* **YOUR ASSIGNMENT**:
I need each line of the entries below that includes the string "linejoin".

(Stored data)

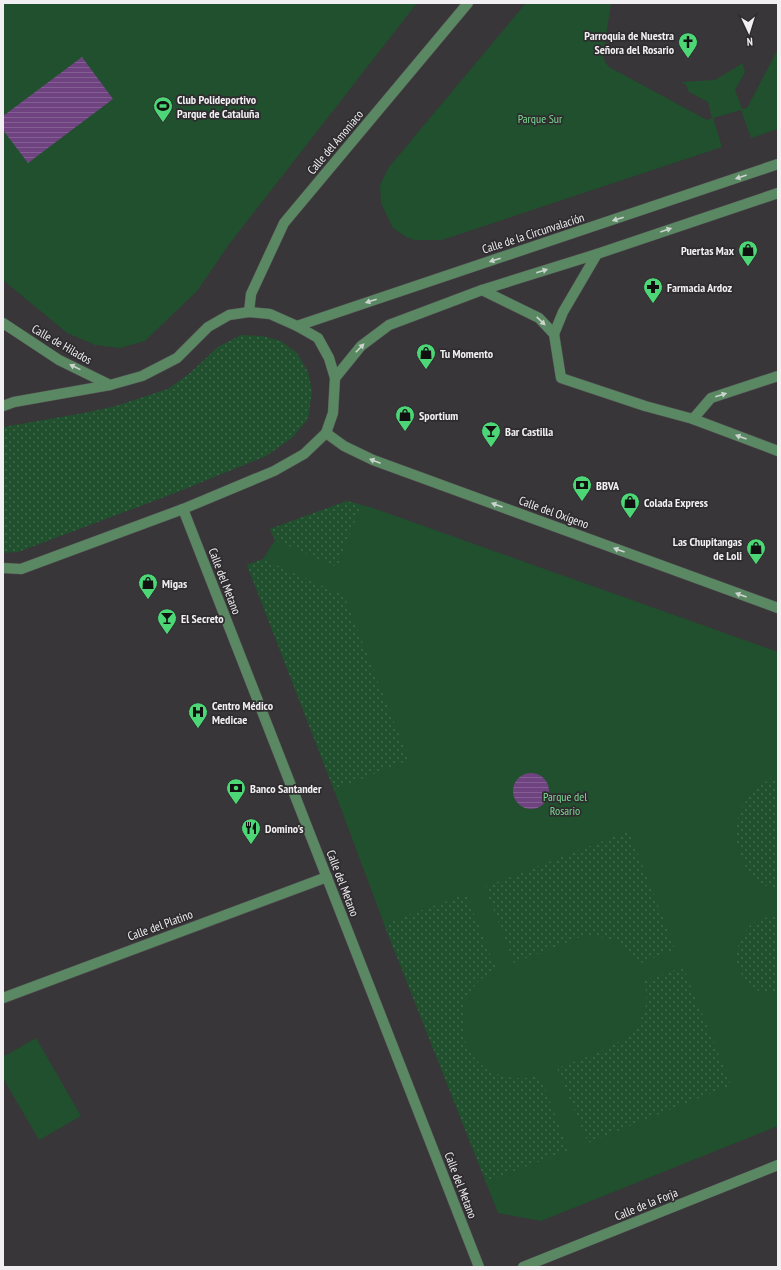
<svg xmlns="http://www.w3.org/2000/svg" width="781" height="1270" font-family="'PT Sans Narrow',sans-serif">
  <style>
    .park { fill: #20502d }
    .garden { fill: url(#garden-dots) }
    .water { fill: url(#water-rules) }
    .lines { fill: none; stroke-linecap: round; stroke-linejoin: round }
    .minor-casing { stroke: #565456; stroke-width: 11 }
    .minor { stroke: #5a8863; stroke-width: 10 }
    .oneway { fill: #cbd5ce }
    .labels { text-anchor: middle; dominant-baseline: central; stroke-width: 3.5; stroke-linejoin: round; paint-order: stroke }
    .poi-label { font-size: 12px; font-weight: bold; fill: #f1eff1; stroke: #2e2c2f; text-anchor: start }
    .park-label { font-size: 12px; fill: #7cdb92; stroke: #2e2c2f }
    .street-label { font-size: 12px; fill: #f1eff1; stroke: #2e2c2f }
  </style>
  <defs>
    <pattern id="garden-dots" width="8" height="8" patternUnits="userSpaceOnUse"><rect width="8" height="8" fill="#20502d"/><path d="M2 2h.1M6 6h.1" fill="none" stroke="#416a4c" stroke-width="1.8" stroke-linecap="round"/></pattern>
    <pattern id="water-rules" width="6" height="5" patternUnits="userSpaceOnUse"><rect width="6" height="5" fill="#6e437f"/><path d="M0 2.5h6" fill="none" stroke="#835e92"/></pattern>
  </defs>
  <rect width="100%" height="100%" fill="#383639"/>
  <!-- park -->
  <g class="park">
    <polygon points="3,3 417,3 230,243 197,291 145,341 120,348 95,345 67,333 3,280"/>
    <polygon points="526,3 611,3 603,56 605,62 609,67 707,120 712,118 708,102 689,92 686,85 681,82 715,80 743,63 743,65 745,72 735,90 742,109 747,108 778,49 778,129 751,138 741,110 713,118 722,147 442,240 415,240 406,237 393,228 381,203 380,185 389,167"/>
    <polygon points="347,501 373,508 778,652 778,1126 541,1221 498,1213 384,924 334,790 247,565 263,559 275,540 270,529"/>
    <polygon points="36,1038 81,1116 39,1140 3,1078 3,1057"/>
  </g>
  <!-- garden -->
  <g class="garden">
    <polygon points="241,335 262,336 281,341 297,353 308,372 312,391 308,419 292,438 266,456 175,493 18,552 3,553 3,427 84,413 116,406 168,389 190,373 218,347"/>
    <polygon points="347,501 361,505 337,567 275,540 270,529"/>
    <polygon points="263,559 344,596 409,760 334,790 247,565"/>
    <polygon points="778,774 778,893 756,880 743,863 735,836 740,810 755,788"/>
    <polygon points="629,831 675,949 639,964 630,952 616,941 600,937 583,936 514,963 485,887"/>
    <path d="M466,894L496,969C486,975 478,980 471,990C464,999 463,1011 463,1022C462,1058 490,1080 525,1078C530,1078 535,1076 540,1075L568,1150L486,1182L384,924Z"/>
    <polygon points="770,916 778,918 778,994 760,992 744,980 736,961 739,941 751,924"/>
    <path d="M683,967L731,1085L588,1143L557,1068C588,1056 635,1045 645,1009C648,1000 646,990 644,981Z"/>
  </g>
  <!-- water -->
  <g class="water">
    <polygon points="82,57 113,99 28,163 3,130 3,116"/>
    <circle cx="531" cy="791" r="18"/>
  </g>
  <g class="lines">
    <defs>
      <g id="minor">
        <polyline points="482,290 539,318 554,334 561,378 645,406 693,419 778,451"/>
        <polyline points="249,312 251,294 284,223 468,3"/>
        <polyline points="3,323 59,360 110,385"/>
        <polyline points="297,326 778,164"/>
        <polyline points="554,334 563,312 597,254"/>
        <polyline points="335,378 361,346 389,325 482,290 597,254 778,193"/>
        <polyline points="3,406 14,402 110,385 142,376 177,358 208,327 229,315 249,312 270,314 297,326 318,338 329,358 335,378 333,413 326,433 304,454 274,471 183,509 21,569 3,568"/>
        <polyline points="693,419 711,398 778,376"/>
        <polyline points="326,433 344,446 373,460 778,608"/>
        <polyline points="183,509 479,1267"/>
        <polyline points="3,998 327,877"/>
        <polyline points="523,1267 778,1165"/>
      </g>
    </defs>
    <!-- minor casing -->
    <use href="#minor" class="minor-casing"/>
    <!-- minor -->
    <use href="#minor" class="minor"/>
  </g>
  <!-- one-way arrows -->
  <defs><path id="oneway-solid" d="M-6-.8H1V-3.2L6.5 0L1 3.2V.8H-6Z"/></defs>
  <g class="oneway">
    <use href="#oneway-solid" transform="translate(741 177) rotate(161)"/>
    <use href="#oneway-solid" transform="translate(618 219) rotate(162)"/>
    <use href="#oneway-solid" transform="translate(666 230) rotate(-19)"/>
    <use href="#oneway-solid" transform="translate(495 260) rotate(162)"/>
    <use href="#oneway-solid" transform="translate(542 271) rotate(-17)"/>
    <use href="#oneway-solid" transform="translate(371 301) rotate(162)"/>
    <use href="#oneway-solid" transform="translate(541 321) rotate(44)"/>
    <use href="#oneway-solid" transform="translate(360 348) rotate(-46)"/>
    <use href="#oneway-solid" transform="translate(75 367) rotate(-154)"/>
    <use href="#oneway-solid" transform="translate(721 395) rotate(-18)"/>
    <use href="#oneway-solid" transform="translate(741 437) rotate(-160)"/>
    <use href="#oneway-solid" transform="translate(375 461) rotate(-159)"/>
    <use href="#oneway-solid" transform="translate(497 505) rotate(-160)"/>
    <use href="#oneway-solid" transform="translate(619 550) rotate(-160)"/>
    <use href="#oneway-solid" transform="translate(741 595) rotate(-160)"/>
  </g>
  <!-- icons -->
  <defs>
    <symbol id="church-pin" viewBox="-11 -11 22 30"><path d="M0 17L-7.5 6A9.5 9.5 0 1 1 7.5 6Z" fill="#4cd676" stroke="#2e2c2f"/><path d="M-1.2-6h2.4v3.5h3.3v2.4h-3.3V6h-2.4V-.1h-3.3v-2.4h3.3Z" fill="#111"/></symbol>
    <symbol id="stadium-pin" viewBox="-11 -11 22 30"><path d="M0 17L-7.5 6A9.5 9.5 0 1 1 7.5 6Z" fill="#4cd676" stroke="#2e2c2f"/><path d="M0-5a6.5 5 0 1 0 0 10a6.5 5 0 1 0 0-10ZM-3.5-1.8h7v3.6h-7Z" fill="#111"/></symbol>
    <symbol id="shop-pin" viewBox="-11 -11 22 30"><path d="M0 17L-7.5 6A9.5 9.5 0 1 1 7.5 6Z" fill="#4cd676" stroke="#2e2c2f"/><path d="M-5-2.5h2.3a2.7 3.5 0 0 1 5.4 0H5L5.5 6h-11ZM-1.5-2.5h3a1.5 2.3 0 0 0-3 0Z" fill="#111"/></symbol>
    <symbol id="pharmacy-pin" viewBox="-11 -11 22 30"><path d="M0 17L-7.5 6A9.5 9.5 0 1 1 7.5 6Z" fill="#4cd676" stroke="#2e2c2f"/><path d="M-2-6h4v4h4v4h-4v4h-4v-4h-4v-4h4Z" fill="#111"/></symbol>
    <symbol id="bar-pin" viewBox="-11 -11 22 30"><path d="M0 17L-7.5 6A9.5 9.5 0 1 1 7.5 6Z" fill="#4cd676" stroke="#2e2c2f"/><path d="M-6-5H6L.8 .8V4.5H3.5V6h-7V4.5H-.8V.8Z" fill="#111"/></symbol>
    <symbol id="bank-pin" viewBox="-11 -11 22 30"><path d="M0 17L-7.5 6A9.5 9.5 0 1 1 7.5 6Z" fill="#4cd676" stroke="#2e2c2f"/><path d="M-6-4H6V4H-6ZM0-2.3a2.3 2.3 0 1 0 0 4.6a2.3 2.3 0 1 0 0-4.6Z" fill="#111"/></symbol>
    <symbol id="hospital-pin" viewBox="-11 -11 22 30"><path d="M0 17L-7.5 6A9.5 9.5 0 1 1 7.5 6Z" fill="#4cd676" stroke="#2e2c2f"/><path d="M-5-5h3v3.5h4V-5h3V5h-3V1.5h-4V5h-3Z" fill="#111"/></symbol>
    <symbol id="restaurant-pin" viewBox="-11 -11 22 30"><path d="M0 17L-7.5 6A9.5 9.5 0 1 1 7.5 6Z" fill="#4cd676" stroke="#2e2c2f"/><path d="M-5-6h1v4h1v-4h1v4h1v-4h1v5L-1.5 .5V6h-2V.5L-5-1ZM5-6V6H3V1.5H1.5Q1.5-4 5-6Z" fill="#111"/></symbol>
  </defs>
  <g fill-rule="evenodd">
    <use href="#church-pin" x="677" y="31" width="22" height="30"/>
    <use href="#stadium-pin" x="152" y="95" width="22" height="30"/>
    <use href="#shop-pin" x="737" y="239" width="22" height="30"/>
    <use href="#pharmacy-pin" x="642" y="276" width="22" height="30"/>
    <use href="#shop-pin" x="415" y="342" width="22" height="30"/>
    <use href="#shop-pin" x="394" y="404" width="22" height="30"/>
    <use href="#bar-pin" x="480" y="420" width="22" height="30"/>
    <use href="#bank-pin" x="571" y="474" width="22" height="30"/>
    <use href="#shop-pin" x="619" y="491" width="22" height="30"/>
    <use href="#shop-pin" x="745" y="537" width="22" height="30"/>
    <use href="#shop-pin" x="137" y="572" width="22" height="30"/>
    <use href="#bar-pin" x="156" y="607" width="22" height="30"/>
    <use href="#hospital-pin" x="187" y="701" width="22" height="30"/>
    <use href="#bank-pin" x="225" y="777" width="22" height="30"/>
    <use href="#restaurant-pin" x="240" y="817" width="22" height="30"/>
  </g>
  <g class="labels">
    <!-- poi labels -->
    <g class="poi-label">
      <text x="674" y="35" text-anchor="end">Parroquia de Nuestra<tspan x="674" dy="14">Señora del Rosario</tspan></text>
      <text x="177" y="99">Club Polideportivo<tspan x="177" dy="14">Parque de Cataluña</tspan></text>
      <text x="734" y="250" text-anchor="end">Puertas Max</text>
      <text x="667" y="287">Farmacia Ardoz</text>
      <text x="440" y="353">Tu Momento</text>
      <text x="419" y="415">Sportium</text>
      <text x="505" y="431">Bar Castilla</text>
      <text x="596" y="485">BBVA</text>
      <text x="644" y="502">Colada Express</text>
      <text x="742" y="541" text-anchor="end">Las Chupitangas<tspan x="742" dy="14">de Loli</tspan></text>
      <text x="162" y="583">Migas</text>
      <text x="181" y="618">El Secreto</text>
      <text x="212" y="705">Centro Médico<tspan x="212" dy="14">Medicae</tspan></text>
      <text x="250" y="788">Banco Santander</text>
      <text x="265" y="828">Domino's</text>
    </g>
    <!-- park labels -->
    <g class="park-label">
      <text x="540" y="118">Parque Sur</text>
      <text x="565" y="796">Parque del<tspan x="565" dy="14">Rosario</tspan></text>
    </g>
    <!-- street labels -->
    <g class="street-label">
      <text transform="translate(335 142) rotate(-50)">Calle del Amoniaco</text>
      <text transform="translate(533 233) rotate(-18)">Calle de la Circunvalación</text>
      <text transform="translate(62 344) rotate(30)">Calle de Hilados</text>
      <text transform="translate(554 512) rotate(20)">Calle del Oxígeno</text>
      <text transform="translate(225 581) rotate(69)">Calle del Metano</text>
      <text transform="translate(343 883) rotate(69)">Calle del Metano</text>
      <text transform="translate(160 925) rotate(-20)">Calle del Platino</text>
      <text transform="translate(461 1185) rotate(69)">Calle del Metano</text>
      <text transform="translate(646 1204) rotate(-22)">Calle de la Forja</text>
    </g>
  </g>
  <!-- border -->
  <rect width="781" height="1270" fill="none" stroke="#f1eff1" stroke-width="8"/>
  <!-- north arrow -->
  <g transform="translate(749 32) rotate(176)" stroke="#2e2c2f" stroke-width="3" paint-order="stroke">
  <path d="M0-3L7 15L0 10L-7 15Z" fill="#f1eff1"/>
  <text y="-6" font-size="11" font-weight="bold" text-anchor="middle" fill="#f1eff1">N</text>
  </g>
</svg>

* **COMPLETED EXERCISE**:
    .lines { fill: none; stroke-linecap: round; stroke-linejoin: round }
    .labels { text-anchor: middle; dominant-baseline: central; stroke-width: 3.5; stroke-linejoin: round; paint-order: stroke }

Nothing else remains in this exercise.